--- Task description ---
Through the last line of the entries, please copy every line exactly, starting with the one that contains "Castle Thunder, 415-16".

[Data records Boundary: Start]

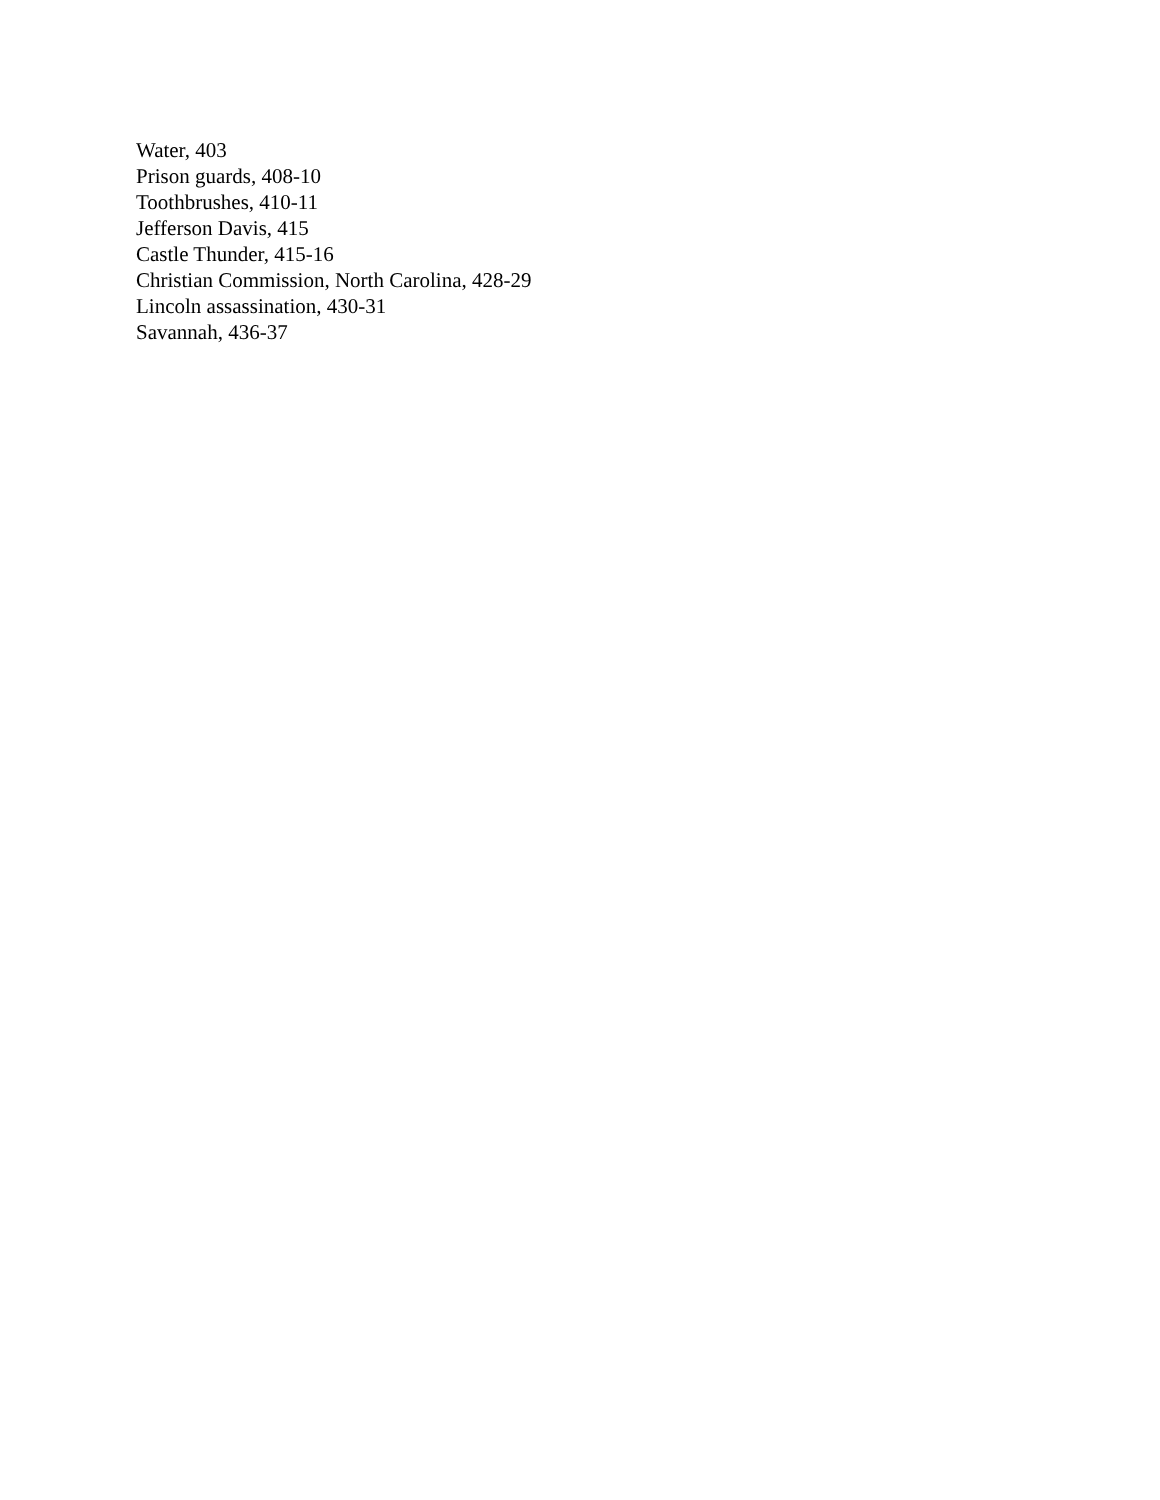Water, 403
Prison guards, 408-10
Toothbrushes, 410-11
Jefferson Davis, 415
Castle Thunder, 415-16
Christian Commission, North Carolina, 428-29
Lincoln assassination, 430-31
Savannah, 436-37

[Data records Boundary: End]

--- Exercise solution ---
Castle Thunder, 415-16
Christian Commission, North Carolina, 428-29
Lincoln assassination, 430-31
Savannah, 436-37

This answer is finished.